We have never met, but a quick Google search will tell you everything about me.
You can find my family picture on Facebook, you can learn where I work, where I go to school and what movie I saw last. You can see my dance moves on YouTube, learn my favorite music from Grooveshark, read my journal on my blog and see my best friends on Flickr.
Social media encourages people to share anything and everything with the world around them. Blogs, Facebook, Twitter and other networks, allows users to talk about themselves, their relationships and activities. These sites generate hundreds of millions of dollars in revenue based on activity, so they encourage users to share as much as possible, as often as possible.

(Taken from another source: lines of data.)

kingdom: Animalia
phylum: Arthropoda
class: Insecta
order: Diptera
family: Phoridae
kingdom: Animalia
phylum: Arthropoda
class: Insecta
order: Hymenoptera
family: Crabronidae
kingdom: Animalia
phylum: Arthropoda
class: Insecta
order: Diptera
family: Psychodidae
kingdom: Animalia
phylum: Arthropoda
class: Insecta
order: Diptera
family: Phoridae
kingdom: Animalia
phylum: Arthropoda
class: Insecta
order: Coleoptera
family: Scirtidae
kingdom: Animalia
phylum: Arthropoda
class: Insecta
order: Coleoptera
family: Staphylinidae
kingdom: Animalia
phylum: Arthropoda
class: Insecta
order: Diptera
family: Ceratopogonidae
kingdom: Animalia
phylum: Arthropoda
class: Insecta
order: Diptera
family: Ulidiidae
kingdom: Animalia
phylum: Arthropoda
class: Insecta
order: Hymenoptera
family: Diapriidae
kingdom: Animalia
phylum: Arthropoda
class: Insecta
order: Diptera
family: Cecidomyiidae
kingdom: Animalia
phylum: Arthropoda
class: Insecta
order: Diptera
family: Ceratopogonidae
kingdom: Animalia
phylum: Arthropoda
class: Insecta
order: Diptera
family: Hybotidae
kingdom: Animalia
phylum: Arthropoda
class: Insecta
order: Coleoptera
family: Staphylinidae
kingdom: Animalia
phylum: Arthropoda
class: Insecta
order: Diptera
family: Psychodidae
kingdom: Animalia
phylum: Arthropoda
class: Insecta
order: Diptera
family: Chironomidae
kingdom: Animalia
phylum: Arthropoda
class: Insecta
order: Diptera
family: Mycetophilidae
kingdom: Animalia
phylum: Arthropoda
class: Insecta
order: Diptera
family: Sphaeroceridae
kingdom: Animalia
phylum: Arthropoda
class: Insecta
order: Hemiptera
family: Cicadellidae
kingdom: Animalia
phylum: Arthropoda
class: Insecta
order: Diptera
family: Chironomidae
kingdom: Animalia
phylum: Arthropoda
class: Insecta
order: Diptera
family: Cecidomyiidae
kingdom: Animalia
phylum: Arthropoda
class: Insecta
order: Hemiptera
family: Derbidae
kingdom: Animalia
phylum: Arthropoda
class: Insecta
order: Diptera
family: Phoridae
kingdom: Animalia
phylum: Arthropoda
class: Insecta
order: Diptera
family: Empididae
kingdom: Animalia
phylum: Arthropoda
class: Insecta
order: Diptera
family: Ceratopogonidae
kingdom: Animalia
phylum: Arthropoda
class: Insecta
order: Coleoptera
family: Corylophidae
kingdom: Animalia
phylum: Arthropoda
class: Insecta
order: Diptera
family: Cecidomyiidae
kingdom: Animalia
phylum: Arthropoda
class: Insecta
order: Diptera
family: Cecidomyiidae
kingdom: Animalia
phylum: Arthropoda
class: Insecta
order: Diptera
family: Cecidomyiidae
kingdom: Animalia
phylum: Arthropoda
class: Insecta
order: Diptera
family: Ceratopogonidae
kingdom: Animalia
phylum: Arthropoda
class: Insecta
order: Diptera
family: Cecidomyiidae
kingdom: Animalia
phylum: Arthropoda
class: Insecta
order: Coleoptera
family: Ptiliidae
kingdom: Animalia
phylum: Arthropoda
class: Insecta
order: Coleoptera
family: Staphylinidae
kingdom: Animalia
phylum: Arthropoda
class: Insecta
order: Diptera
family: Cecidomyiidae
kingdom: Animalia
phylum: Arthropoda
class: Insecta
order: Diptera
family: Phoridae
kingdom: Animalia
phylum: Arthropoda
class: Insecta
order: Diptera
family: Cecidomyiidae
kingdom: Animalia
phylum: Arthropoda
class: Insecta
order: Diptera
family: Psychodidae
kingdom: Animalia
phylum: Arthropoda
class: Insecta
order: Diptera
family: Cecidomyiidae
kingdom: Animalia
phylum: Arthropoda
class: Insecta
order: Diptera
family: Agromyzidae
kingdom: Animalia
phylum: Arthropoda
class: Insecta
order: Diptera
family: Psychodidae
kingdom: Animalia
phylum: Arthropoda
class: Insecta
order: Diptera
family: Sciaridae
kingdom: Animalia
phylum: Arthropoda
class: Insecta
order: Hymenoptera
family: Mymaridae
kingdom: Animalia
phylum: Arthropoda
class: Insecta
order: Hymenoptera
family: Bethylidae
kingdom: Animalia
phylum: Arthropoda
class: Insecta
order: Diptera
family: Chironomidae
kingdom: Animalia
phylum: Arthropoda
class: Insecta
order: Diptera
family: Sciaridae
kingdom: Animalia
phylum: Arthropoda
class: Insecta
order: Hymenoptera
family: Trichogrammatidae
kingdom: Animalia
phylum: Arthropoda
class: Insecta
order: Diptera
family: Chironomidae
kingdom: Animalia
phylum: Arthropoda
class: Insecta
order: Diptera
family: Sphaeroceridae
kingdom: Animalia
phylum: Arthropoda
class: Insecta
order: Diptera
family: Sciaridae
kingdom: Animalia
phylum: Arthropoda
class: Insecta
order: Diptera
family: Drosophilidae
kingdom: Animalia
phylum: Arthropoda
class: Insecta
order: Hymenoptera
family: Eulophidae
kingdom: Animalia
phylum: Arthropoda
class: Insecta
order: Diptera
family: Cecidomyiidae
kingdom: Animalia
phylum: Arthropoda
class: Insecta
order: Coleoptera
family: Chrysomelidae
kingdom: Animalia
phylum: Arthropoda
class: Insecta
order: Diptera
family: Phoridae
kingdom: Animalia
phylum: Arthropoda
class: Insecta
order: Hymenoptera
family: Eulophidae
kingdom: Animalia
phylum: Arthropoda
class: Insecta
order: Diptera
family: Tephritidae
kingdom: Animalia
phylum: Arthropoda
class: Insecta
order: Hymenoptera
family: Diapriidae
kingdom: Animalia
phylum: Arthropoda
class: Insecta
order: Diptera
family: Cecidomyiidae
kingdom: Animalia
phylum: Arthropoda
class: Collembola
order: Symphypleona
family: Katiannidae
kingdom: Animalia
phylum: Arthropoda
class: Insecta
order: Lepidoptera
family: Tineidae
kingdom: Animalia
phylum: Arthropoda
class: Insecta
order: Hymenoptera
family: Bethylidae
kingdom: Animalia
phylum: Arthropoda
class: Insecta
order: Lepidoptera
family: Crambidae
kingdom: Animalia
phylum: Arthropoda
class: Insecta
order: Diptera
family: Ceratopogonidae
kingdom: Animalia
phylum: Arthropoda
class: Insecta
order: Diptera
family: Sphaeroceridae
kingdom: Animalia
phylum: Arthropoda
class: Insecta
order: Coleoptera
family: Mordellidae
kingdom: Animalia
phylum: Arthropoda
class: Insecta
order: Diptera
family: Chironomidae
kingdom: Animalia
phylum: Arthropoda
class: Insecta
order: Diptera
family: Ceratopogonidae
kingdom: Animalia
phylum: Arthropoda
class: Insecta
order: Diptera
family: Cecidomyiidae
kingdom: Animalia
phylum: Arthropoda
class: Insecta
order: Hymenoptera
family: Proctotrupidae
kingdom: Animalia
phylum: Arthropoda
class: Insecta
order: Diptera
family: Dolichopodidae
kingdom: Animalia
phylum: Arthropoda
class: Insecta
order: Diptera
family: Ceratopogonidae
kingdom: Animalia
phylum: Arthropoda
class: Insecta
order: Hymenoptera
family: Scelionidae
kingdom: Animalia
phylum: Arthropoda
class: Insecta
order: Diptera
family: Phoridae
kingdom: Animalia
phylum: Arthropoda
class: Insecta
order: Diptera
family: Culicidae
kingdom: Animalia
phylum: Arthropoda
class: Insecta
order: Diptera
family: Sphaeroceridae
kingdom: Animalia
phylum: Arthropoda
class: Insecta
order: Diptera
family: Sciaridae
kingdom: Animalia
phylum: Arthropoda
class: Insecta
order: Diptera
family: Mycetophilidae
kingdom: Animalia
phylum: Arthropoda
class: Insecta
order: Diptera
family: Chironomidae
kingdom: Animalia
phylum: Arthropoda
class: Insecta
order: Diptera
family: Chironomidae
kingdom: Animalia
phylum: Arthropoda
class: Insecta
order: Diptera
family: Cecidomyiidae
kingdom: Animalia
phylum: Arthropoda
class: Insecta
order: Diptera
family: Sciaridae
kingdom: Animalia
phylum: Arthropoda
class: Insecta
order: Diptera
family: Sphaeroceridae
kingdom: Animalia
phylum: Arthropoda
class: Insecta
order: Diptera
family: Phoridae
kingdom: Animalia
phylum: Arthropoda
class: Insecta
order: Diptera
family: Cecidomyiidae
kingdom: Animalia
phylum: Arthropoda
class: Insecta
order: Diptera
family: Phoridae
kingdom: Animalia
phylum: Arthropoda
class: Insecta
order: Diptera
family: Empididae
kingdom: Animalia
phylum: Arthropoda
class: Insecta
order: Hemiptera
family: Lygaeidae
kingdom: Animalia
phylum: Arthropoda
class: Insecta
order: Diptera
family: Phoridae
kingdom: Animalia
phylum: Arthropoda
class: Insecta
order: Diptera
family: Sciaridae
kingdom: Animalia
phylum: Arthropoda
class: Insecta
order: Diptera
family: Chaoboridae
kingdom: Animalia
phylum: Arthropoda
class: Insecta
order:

Of course, there are privacy settings on all social sites, but these settings are never the default and only a tiny minority of users makes the effort to opt out. Everyone else shares openly (and often unknowingly) with the world.
Oversharing is becoming an epidemic. In 2010, Consumer Reports released its annual “State of the Net” report, and found that over half (52%) of social network users post risky information online. This includes sharing full birthday, address, phone numbers and location. With regards to Facebook and Twitter, two of the top social networks, the percentage of those sharing risky information was even higher, at 56%. Teenagers in particular use Facebook as a way to communicate with friends, but may have no idea about how much they’re publicly sharing to the world. Teens thrive on social activity, popularity and trends, and to them, the consequences of oversharing are of no concern.
Just last month, Trey Pennington, a well-known social media personality, blogger and online radio show host was found dead after committing suicide in a church parking lot. Pennington had over 111,464 followers on Twitter and his personal struggles over the last few months were very public. While social networking was not blamed for Pennington’s death, there is no doubt that the oversharing of his personal struggles heightened his tragic situation and caused additional grief for his family.
There are several other examples of people who have shared personal information on social networks and suffered the consequences including government employees who have been laid off due to Facebook activity, divorces caused by online relationships and countless reputations put in jeopardy.
Fortunately, oversharing is almost entirely preventable. What you share on your social networks is a personal choice. It is (or should be) common-sense to think before you share, rather than share reactively. Teaching teens the skill of responsible sharing can be a battle, but asking the following questions (or posting them near your home computer) might help teens think twice before sharing:
- Does everybody really want to know this?
- Is it helpful? Relevant?
- Are there any tradeoffs or potential risks from sharing it with the entire world?
- Is there anyone I wouldn’t want to see this?
Set strict limits and do not allow your teens to post personal information, hate messages, vacation dates, family arguments, financial struggles, personal information online. In addition, be sure your teens stay away from social media at particularly emotional times. When someone is feeling angry or sad, it might be a good idea to avoid saying anything until you have a better state of mind. Monitor what they are posting on social sites and consider putting an age limit on personal blogs. Blogs are easily found through search engines and have no privacy settings other than self-control. Anything on a blog can be viewed by the world. If your teen has already posted too much, be sure their social media accounts are deleted, (not just logged off) and delete all blog domains permanently.
It can be an unpleasant surprise when you realize what seemed like a good post to share a few hours before might not be such a good post anymore.